PHIL ROMAN: When I was directing the Peanuts specials, way back in the late seventies, Gabor came by. He had just come over from Hungary, and he showed me his reel that he had compiled in Hungary, and I kind of liked him and what he’d done, so I said, “Okay, I’ll give you some work to do, some scenes to animate.” I might have given him some of the first work that he did.
GABOR CSUPO, animation executive producer, The Simpsons (1987–92): My partner and I had a small animation studio doing commercials and music videos and all kinds of stuff. And we got a call one day from Gracie Films, saying, “We looking for an animation company that could animate one-minute cartoons for this new show for Fox.” So we went in there, meet the producers, and found out we were one of roughly two hundred companies they were looking at, so we were thinking, We’re never gonna get this gig. But apparently our reputation was good, and they were telling us, “Listen, if you guys give us a good bid, the job is yours.” So we gave them a price that they thought was pretty reasonable, but they said they actually got a better price from somebody else, which we thought was impossible.

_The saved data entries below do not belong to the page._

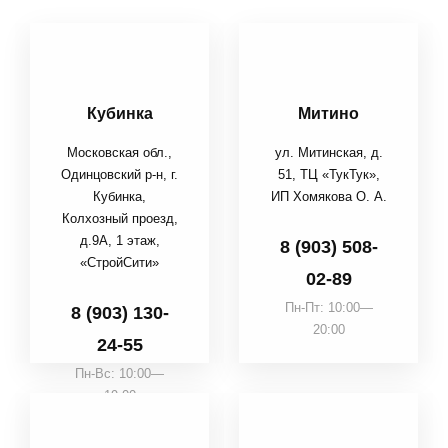
Кубинка
Митино
Московская обл.,
ул. Митинская, д.
Одинцовский р-н, г.
51, ТЦ «ТукТук»,
Кубинка,
ИП Хомякова О. А.
Колхозный проезд,
д.9А, 1 этаж,
8 (903) 508-
«СтройСити»
02-89
Пн-Пт: 10:00—
8 (903) 130-
20:00
24-55
Пн-Вс: 10:00—
19:00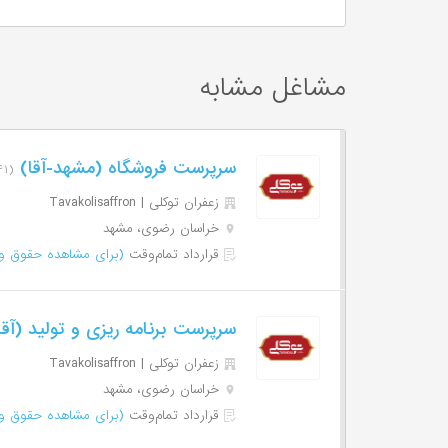
مشاغل مشابه
سرپرست فروشگاه (مشهد-آقا)
(۴۱ روز پیش)
زعفران توکلی | Tavakolisaffron
خراسان رضوی، مشهد
قرارداد تمام‌وقت
(برای مشاهده حقوق وا
سرپرست برنامه ریزی و تولید (آ
زعفران توکلی | Tavakolisaffron
خراسان رضوی، مشهد
قرارداد تمام‌وقت
(برای مشاهده حقوق وا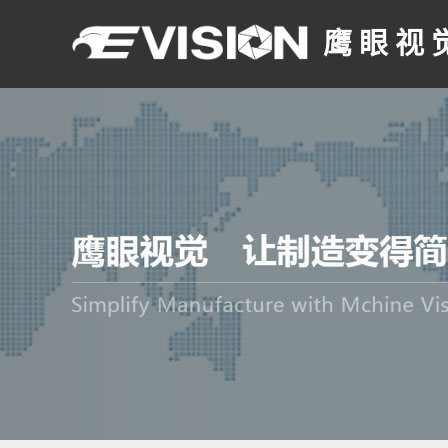
鹰 眼 视 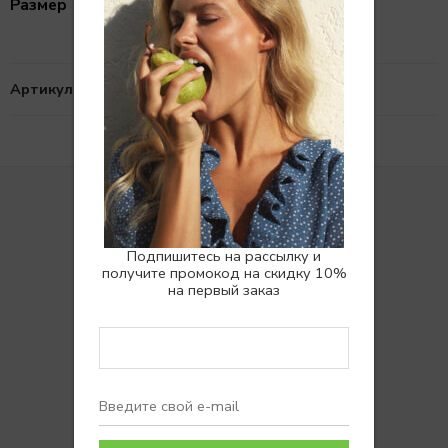
one
Размер
Артикул:
N/A
Подпишитесь на рассылку и
получите промокод на скидку 10%
Покупателям
на первый заказ
Доставка
Возврат
Вопросы и ответы
Отзывы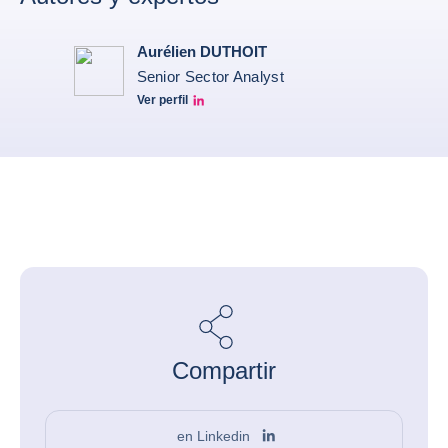
Aurélien DUTHOIT
Senior Sector Analyst
Ver perfil
Aurélien Duthoit Linkedin profile
Compartir
en Linkedin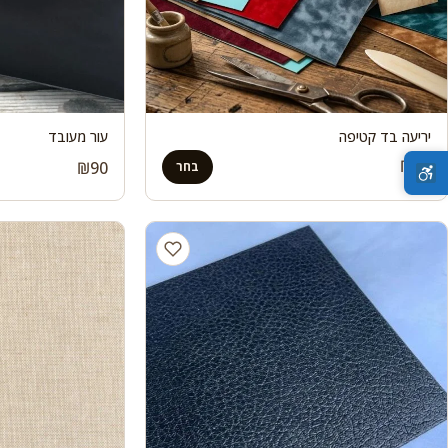
יריעה בד קטיפה
עור מעובד
₪
30
₪
90
בחר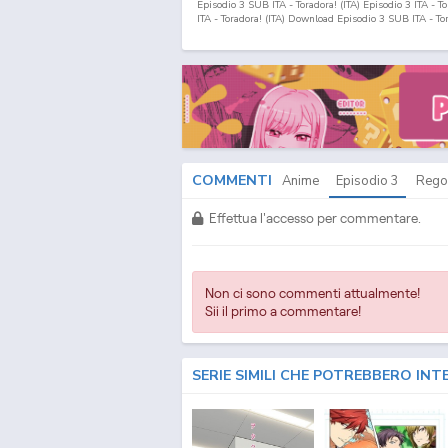
Episodio
3
SUB ITA - Toradora! (ITA) Episodio
3
ITA - T
ITA - Toradora! (ITA) Download Episodio
3
SUB ITA - To
COMMENTI
Anime
Episodio
3
Rego
Effettua l'accesso per commentare.
Non ci sono commenti attualmente!
Sii il primo a commentare!
SERIE SIMILI CHE POTREBBERO INT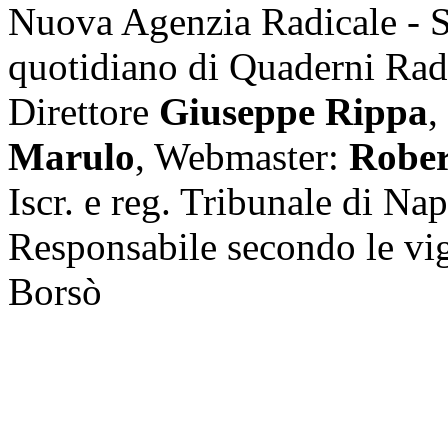
Nuova Agenzia Radicale - 
quotidiano di Quaderni Rad
Direttore
Giuseppe Rippa
,
Marulo
, Webmaster:
Rober
Iscr. e reg. Tribunale di Na
Responsabile secondo le vi
Borsò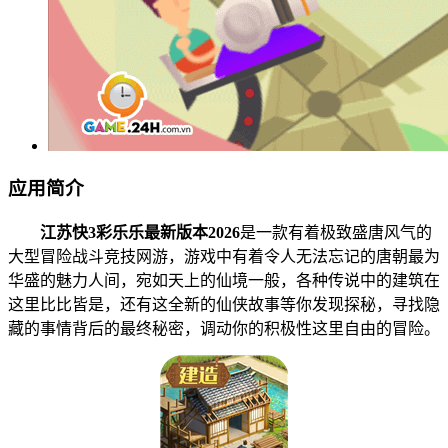
应用简介
江苏快3彩乐乐最新版本2026
是一款有着极致盛唐风气的
大型冒险战斗竞技网游，游戏中有着令人无法忘记的唐朝最为
华盛的魅力人间，宛如天上的仙境一般，各种传说中的建筑在
这里比比皆是，还有这全新的仙侠故事等你发现探秘，寻找隐
藏的事情背后的最终秘密，调动你的积极性这里自由的冒险。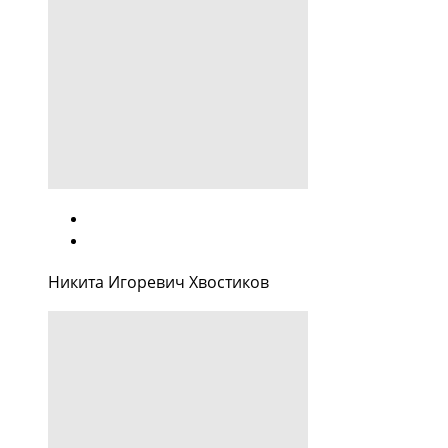
Никита Игоревич Хвостиков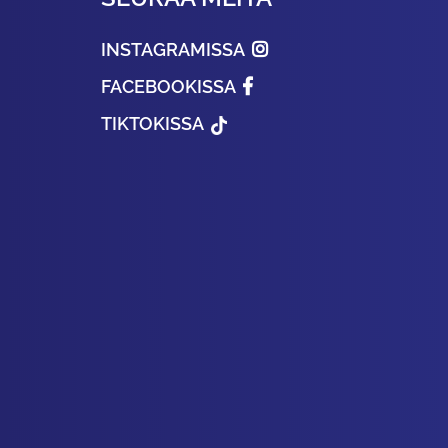
INSTAGRAMISSA
FACEBOOKISSA
TIKTOKISSA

When Jim Brooks originally saw Matt Groening’s drawings on his wall it was just a clipping from a magazine, just the line drawing, no color or anything, and that’s how he wan
ted to do the show. And we said, “Well, you know, it’s not going to be very, how can I say it, accessible for people to watch, especially if you want to tell little stories, with just line drawings.” So we offered them color for the same price, and all of a sudden their eyes lit up and he said, “Okay, you guys are on.”
The characters were so beautiful but, let’s face it, primitively designed, so we thought that we could counterbalance that design with shocking colors. That’s why we came up with the yellow skin and the blue hair for Marge. We colored it in and we created the whole look for the show. Even for the backgrounds we used the same kind of flat-cel paintings, which no one ever used before. And at that time we didn’t have computers, so everything was done by hand.
MARGOT PIPKIN, animation producer, The Simpsons: Klasky-Csupo was a really tiny little place. We had three animators on it—Bill Kopp, Wes Archer, and David Silverman—three young guys. Everyone was freelance at Klasky because it was so tiny. The only full-time people were Gabor, the receptionist, and Arlene. We hired those three guys to animate The Simpsons’ bumpers [“bumpers” or “interstitials” are the names given to the short, one-minute cartoons that Gracie used to fill space between Tracey Ullman’s sketches]. So they did the layout. They did the animation. They did the in-between. They did everything. And then Gyorgyi Peluce did the color design.